### Instructions to follow:
The task calls for an exact copy of the records, without any images.

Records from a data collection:
★ ★ ★

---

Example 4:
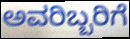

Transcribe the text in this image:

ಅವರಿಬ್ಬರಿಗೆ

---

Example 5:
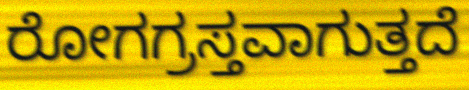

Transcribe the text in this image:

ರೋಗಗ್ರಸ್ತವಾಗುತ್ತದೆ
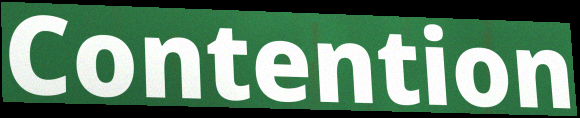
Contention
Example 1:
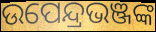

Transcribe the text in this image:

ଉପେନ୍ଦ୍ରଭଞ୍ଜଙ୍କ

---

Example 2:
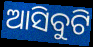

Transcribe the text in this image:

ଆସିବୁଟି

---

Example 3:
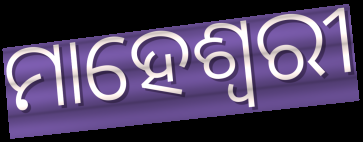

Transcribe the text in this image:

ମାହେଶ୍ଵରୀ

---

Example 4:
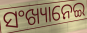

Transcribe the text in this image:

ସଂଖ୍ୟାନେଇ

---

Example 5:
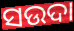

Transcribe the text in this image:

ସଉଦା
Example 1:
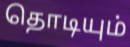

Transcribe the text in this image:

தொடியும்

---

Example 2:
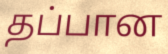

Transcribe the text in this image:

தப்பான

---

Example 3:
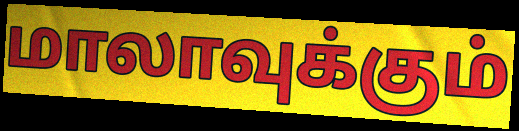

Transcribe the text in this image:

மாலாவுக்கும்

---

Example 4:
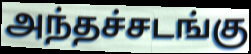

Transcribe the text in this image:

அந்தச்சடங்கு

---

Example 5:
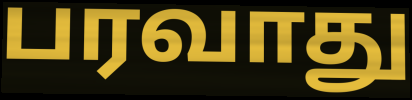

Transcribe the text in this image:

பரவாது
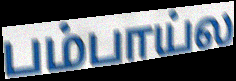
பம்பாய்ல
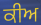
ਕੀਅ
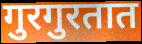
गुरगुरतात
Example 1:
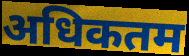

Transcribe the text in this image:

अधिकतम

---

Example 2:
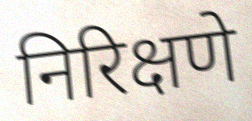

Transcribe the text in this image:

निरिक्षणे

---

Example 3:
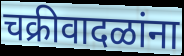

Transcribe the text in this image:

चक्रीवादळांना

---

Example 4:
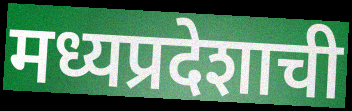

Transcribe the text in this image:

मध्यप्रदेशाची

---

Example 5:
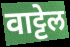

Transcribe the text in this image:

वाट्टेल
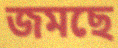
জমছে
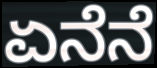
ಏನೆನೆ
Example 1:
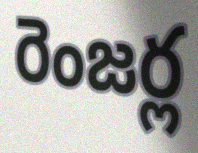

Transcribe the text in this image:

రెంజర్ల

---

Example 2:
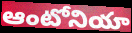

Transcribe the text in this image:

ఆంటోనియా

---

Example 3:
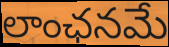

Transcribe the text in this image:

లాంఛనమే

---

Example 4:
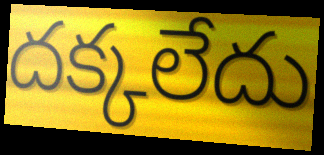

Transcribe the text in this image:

★ ★ ★

### Response to the exercise:
---

Example 4:

Transcribe the text in this image:

ಅವರಿಬ್ಬರಿಗೆ

---

Example 5:

Transcribe the text in this image:

ರೋಗಗ್ರಸ್ತವಾಗುತ್ತದೆ
Contention
Example 1:

Transcribe the text in this image:

ଉପେନ୍ଦ୍ରଭଞ୍ଜଙ୍କ

---

Example 2:

Transcribe the text in this image:

ଆସିବୁଟି

---

Example 3:

Transcribe the text in this image:

ମାହେଶ୍ଵରୀ

---

Example 4:

Transcribe the text in this image:

ସଂଖ୍ୟାନେଇ

---

Example 5:

Transcribe the text in this image:

ସଉଦା
Example 1:

Transcribe the text in this image:

தொடியும்

---

Example 2:

Transcribe the text in this image:

தப்பான

---

Example 3:

Transcribe the text in this image:

மாலாவுக்கும்

---

Example 4:

Transcribe the text in this image:

அந்தச்சடங்கு

---

Example 5:

Transcribe the text in this image:

பரவாது
பம்பாய்ல
ਕੀਅ
गुरगुरतात
Example 1:

Transcribe the text in this image:

अधिकतम

---

Example 2:

Transcribe the text in this image:

निरिक्षणे

---

Example 3:

Transcribe the text in this image:

चक्रीवादळांना

---

Example 4:

Transcribe the text in this image:

मध्यप्रदेशाची

---

Example 5:

Transcribe the text in this image:

वाट्टेल
জমছে
ಏನೆನೆ
Example 1:

Transcribe the text in this image:

రెంజర్ల

---

Example 2:

Transcribe the text in this image:

ఆంటోనియా

---

Example 3:

Transcribe the text in this image:

లాంఛనమే

---

Example 4:

Transcribe the text in this image:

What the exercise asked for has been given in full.